Fuel Price Hike: Industrial Court Restrains NLC, TUC From Going On Strike

NLC-OnoBello

 

The National Industrial Court has restrained‎the Nigerian Labour Congress (NLC) and the Trade Union Congress (TUC)from embarking on its planned strike action on Wednesday in protest of the hike in fuel price by the Federal Government.

President of the Industrial Court, Justice Babatunde Adejumo gave the restraining order after the Attorney General of the Federation, Abubakar Malami dragged the NLC to the Industrial Court seeking an order of the court restraining the NLC from proceeding with the planned strike on the grounds that it would paralyse the nation’s economy.

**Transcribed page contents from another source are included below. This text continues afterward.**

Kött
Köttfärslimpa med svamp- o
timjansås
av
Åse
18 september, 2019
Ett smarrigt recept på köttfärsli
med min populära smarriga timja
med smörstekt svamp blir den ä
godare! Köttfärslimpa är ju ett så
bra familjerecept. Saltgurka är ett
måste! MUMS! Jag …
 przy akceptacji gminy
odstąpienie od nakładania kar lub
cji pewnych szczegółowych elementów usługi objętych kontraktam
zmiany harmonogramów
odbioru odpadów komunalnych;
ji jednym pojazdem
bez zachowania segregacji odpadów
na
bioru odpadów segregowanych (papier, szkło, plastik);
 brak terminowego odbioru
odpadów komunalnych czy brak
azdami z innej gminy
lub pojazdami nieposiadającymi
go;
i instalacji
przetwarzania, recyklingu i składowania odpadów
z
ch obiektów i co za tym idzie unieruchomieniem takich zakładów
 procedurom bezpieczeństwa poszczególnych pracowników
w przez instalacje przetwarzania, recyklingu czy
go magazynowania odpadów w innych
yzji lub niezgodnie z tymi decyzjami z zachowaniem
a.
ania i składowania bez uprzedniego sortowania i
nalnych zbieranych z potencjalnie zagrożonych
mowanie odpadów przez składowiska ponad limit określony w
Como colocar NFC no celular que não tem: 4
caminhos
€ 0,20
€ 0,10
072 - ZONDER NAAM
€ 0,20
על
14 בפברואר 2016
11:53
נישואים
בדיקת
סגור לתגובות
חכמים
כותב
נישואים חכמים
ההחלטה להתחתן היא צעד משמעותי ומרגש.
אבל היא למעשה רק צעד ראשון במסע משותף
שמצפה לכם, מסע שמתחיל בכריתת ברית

Ruling on the exparte application filed by the AGF on behalf of the government, Justice Adejumo held:  “The defendants are hereby restrained from carrying out the threat contained in their communiqué issued on May 14th pending the hearing and determination of the ‎motion on notice filed on May 16.

“It is the order of this court that status quo be maintained as at 17th May.”

Ordering that the processes in the case be served on the respondents within 24 hours and that proof of service be filed in the court, the Justice held: “It is the order of this court that non of the parties shall engage in any act, conduct, overtly, covertly on this matter pending the hearing and determination of the motion on notice.”

After the ruling, Justice Adejumo said that he hoped both parties would come to an agreement before the order elapses in 7 days.

The case was then adjourned to May 24 for hearing o the motion on notice.

Speaking on why he granted the order, Adejumo said: “I decided to take this case this morning because it is on an issue that will affect everybody. I don’t want people to be subjected to hardship. There will be sacricity of foods, people may die, students will engage in all sorts of activities. This is why I have to grant this order.”

Citing Section 14 of the 1999 Constitution as amended to justify his application to stop the strike, Malami said it was in the national interest to stop NLC from shutting down the nation.

Questioning whether the respondents (NLC, Trade Union Congress) have complied with the laid down condition precedent for embarking on strike‎, he argued that no amount of damages could serve as compensation if NLC is allowed to shut down the economy.